Willard Stone
Sculptor in Wood and Bronze

1916 - 1985

The God he believed in gave Willard Stone a superb gift--a mind and a soul and hands that could transform a block of wood into rhythm and movement and poetry. 

Stone, the wood sculptor, is a study of humility, quiet warmth and penetrating vision.  He was a man close to the soil. He lived on a rocky hillside farm east of Locust Grove, Oklahoma.  In this rural setting, surrounded by children and  animals, he found his inspiration.

As a boy, Stone knew the harshness of the land as well as its beauty.  His father died when he was an infant, and his mother raised the family, working as a sharecropper in the cotton fields near Oktaha, Oklahoma.

An accident (a dynamite cap explosion) almost destroyed his zeal for living at the age of thirteen.  His keen interest in drawing was thwarted by the loss of portions of his right thumb and two fingers, and he withdrew from school.  His natural ability  found a new outlet--that of modeling in clay the things he knew.

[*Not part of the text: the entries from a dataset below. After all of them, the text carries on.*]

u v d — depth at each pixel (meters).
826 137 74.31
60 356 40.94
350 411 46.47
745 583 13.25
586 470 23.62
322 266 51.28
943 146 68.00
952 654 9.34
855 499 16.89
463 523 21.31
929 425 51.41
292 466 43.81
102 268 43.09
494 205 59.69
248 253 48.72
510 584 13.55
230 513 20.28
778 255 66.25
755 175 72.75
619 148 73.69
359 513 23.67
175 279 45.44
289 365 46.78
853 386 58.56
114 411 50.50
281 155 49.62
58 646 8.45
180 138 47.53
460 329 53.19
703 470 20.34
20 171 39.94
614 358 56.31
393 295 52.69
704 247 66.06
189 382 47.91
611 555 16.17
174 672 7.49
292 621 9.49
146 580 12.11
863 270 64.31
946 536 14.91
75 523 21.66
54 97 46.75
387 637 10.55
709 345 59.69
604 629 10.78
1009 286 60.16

Willard always relished rainy days, for as a boy, they provided his only respite from the cotton fields.  Walking home, he could scoop up damp red clay from the banks and carry it home to mold into animals and things of nature with which he was familiar. 

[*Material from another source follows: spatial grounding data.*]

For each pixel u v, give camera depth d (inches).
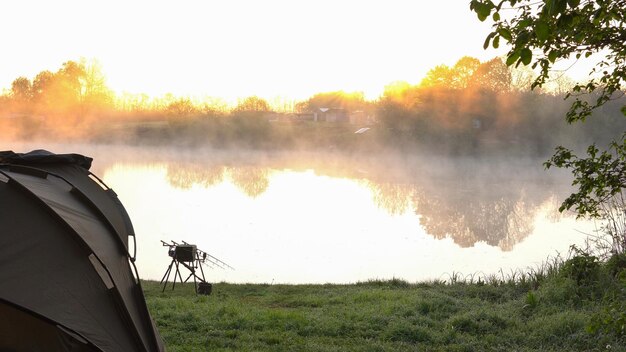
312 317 425.4
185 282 641.0
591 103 1112.2
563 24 152.5
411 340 373.4
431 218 1298.0
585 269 465.7
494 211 1417.3
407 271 767.1
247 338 370.6
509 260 842.8
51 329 252.8
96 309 219.5
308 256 863.7
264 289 592.7
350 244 972.6
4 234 211.0
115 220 291.7
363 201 1581.0
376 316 418.9
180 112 3986.2
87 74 4116.6
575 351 342.0
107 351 215.0
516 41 158.4
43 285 205.6
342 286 610.2
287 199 1574.8
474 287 530.6
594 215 262.7
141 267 761.0
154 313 423.2
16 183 222.5
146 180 1980.8
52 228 221.6
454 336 376.5
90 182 301.4
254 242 962.1
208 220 1175.0
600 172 241.0
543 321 393.7
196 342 358.9
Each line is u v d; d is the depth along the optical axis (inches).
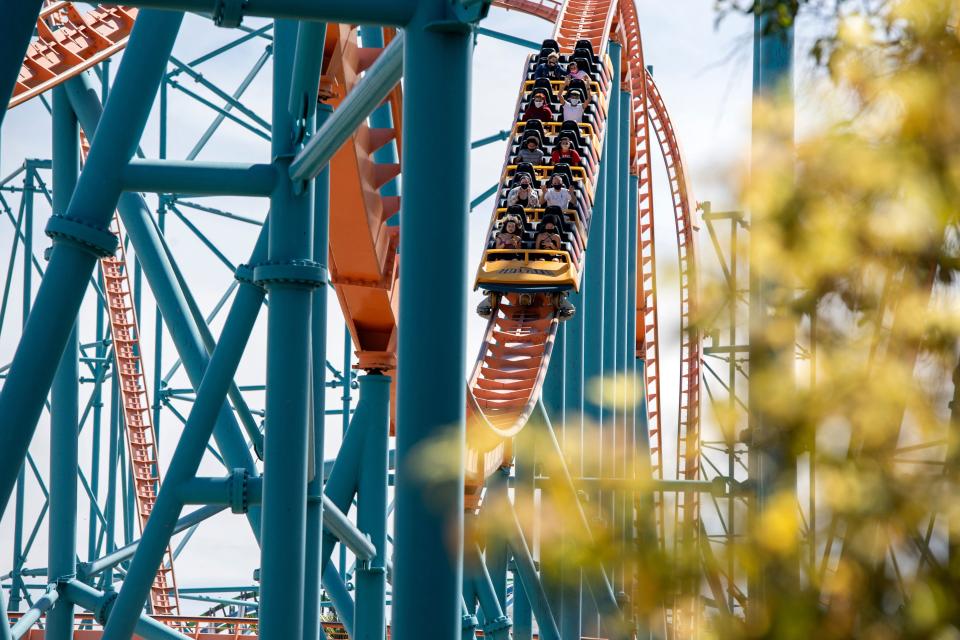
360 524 1193.4
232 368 805.2
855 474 141.6
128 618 760.3
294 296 741.3
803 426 147.0
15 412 615.2
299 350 739.4
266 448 736.3
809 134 153.6
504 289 1567.4
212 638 1982.0
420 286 430.0
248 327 818.2
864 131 151.5
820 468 144.0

Friends aware of this encouraged him, as a teenager, to enter his work in the Muskogee State Fair.  His models drew the attention of Grant Foreman, the dean of Oklahoma historians.  Foreman was impressed with the talent of this reserved, part-Cherokee boy, and he encouraged him to seek formal training. 

Stone entered Bacone Indian College in 1936.  Acee Blue Eagle and Woody Crumbo began guiding him along the path of an artist.  They soon discovered that he already knew much of what they had to teach him, so they made a studio for him by cleaning out a storage closet.  Here he bagan to develop his own style of sculpting.  He would search for the exact piece of wood which would portray with color, grain, and mass, the image he strove to produce.  As he worked with wood, his fascination with the medium grew.

After leaving college, where he won national recognition, Stone discovered that a knife and chisel earned little money for food for himself and his bride.  For several years he worked at common jobs to support his growing family.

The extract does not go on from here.